A great game and a welcome change from the struggles early in the year from Smith.
West Virginia's sack-less streak ended on Saturday as Geno Smith was downed for two sacks and was hit multiple times.
Smith even came up limping on numerous occasions—something that just can't happen in this offense.
Because of the pressure, he was forced into 13 incompletions, which isn't terrible, but it's still more than the first two games of the season combined.
Meanwhile, WVU averaged just one yard per carry which is absolutely terrible.
Sure, Alston was out, but one yard per touch is just unacceptable.

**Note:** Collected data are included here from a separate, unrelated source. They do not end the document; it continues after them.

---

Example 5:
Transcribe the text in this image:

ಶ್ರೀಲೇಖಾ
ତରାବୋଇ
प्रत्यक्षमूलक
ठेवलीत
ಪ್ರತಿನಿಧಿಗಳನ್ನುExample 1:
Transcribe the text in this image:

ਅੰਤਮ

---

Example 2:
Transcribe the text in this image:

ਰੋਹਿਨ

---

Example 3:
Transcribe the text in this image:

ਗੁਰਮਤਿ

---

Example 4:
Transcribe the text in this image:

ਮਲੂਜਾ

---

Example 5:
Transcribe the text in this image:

The offensive line was a relative strength in the first two games, but it was a glaring weakness against Maryland.
Doug Rigg had a huge defensive play in the first quarter, which ended up being one of the biggest plays of the game.
Darwin Cook shot through the middle of the Maryland line and tackled Hills before he was even able to deliver a handoff.

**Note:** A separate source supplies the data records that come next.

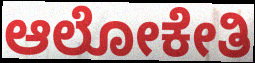
ಆಲೋಕೇತಿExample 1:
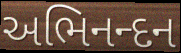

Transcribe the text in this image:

અભિનન્દન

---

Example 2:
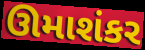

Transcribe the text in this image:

ઊમાશંકર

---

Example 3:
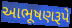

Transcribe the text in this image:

આભૂષણરૂપે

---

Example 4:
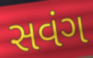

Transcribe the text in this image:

સવંગ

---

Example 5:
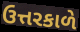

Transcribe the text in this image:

ઉત્તરકાળેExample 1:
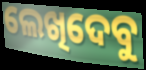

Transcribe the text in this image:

ଲେଖିଦେବୁ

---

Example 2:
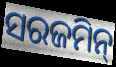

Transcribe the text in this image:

ସରଜମିନ୍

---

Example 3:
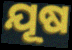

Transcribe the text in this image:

ଯୂଷ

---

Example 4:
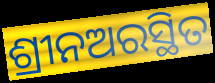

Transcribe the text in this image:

ଶ୍ରୀନଅରସ୍ଥିତ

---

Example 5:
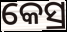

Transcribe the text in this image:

କେସ୍ର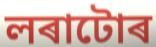
লৰাটোৰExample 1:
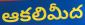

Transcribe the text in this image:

ఆకలిమీద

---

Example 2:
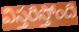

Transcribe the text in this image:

విస్తరిస్తోంది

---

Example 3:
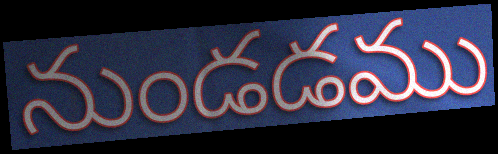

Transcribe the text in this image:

నుండడము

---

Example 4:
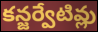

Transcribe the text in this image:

కన్జర్వేటివ్లు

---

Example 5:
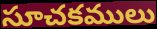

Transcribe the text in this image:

సూచకములు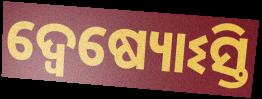
ଦ୍ୱେଷ୍ୟୋଽସ୍ତିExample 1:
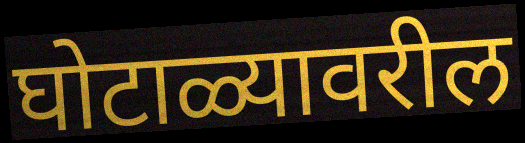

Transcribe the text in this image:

घोटाळ्यावरील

Rigg scooped up the fumble and took it back 51 yards for the first touchdown of the game and the fifth-longest fumble recovery in WVU history.

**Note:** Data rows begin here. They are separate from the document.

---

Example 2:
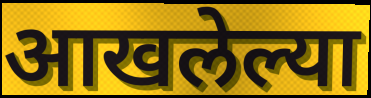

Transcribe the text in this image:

आखलेल्या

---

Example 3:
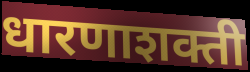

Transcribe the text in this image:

धारणाशक्ती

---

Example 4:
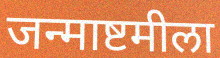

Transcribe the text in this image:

जन्माष्टमीला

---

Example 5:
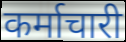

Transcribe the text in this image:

कर्माचारीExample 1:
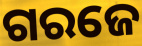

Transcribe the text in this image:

ଗରଜେ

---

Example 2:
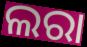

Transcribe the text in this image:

ଲରା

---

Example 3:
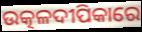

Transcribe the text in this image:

ଉତ୍କଳଦୀପିକାରେ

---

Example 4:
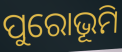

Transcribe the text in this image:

ପୁରୋଭୂମି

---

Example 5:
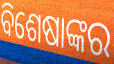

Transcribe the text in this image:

ବିଶେଷାଙ୍କରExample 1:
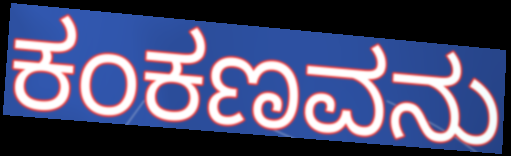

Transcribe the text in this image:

ಕಂಕಣವನು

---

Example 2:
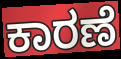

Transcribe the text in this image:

ಕಾರಣೆ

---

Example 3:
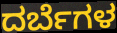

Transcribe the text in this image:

ದರ್ಬೆಗಳ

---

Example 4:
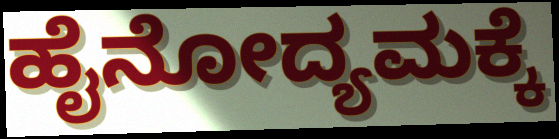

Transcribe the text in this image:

ಹೈನೋದ್ಯಮಕ್ಕೆ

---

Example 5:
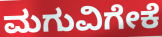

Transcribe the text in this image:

ಮಗುವಿಗೇಕೆ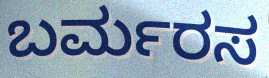
ಬರ್ಮರಸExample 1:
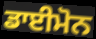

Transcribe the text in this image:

ਡਾਈਮੋਨ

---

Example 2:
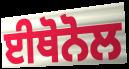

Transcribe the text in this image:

ਈਥੋਨੋਲ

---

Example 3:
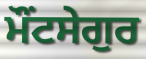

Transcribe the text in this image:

ਮੌਂਟਸੇਗੁਰ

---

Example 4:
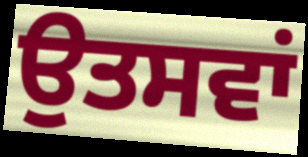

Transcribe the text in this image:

Additionally, he tied Karl Joseph for a team-high seven tackles.
He now has 97 fumble and interception return yards on the year.
Maryland's electric true freshman Stefon Diggs was a white blur running through the West Virginia defense through much of the afternoon.
He was pretty well contained in the return game, but that certainly wasn't the case in the passing game.
UMD's No. 1 had only three catches but totaled 113 yards, for an unbelievable average of 37.7 yards per reception.
Of those three catches, he took two to the house, one from 42 and the other from 56 yards out.
He was a nightmare for the WVU defense on Saturday, and you can bet he'll be giving college defenses fits for the next few years as well.
Seniors Josh Francis and Jorge Wright both had great games for West Virginia.
The two combined for 10 tackles and three sacks and harassed Hills and the UMD running backs all game long.
Francis had six tackles and a team-high two sacks, as he is putting together an excellent senior campaign.
Wright, meanwhile, was named defensive player of the week by head coach Dana Holgorsen.
Hills was able to find some success through the air, but that can't be pinned on the WVU pass rush.
The Mountaineers put some great pressure on Hills, which forced him to roll out and find his backs and receivers on short routes and screens, which was the main source of the Terps' offensive success.
However, you can't blame the defensive line and linebackers for doing their job.
Geno Smith was almost perfect in his first two games.
Against Maryland, he was put under heavy pressure and struggled a bit. However, he still ended up going 30-of-43 for 338 yards and three touchdowns.
Although he was sacked twice and pressured often, he refrained from turning the ball over, as he still hasn't thrown an interception on the year.
Purely based on stats, Smith is a winner.
However, he was hit a lot and was seen limping on numerous occasions, so this game couldn't have been too much fun for him.
I don't think I've ever seen Dana Holgorsen as angry on the sideline as he was on Saturday while West Virginia struggled against Maryland.
Much of this wrath was taken out on his headset. There's just no way it survived the game.
He also took some of this anger out on Smith and the WVU offensive line, as he was seen chewing them all out on different occasions.
After the game, Holgorsen lauded Austin, but wasn't too happy with the performance of much of the rest of his squad.
"(Tavon Austin's) energy on the sidelines was tremendous and he was the one guy we had offensively who played his best game," Holgorsen said (via John Antonik, WVUSports.com). "I can’t say that for the rest of them, though.”
However, despite the overall lackluster performance, it isn't time to panic or write WVU off just yet. Very, very few teams are yet to have a game in which they don't struggle.
Not only is Maryland a rival, but Randy Edsall and the Terps are also familiar with WVU as a team. In the long run, this type of adversity should help the Mountaineers.
Is there room for improvement? Certainly. Is it time to panic? No.
“We’ve got to get better,” Holgorsen said after the game. “I don’t think we put our best foot forward on all three sides of the ball, but we still found a way to win and that’s the sign of a good team.”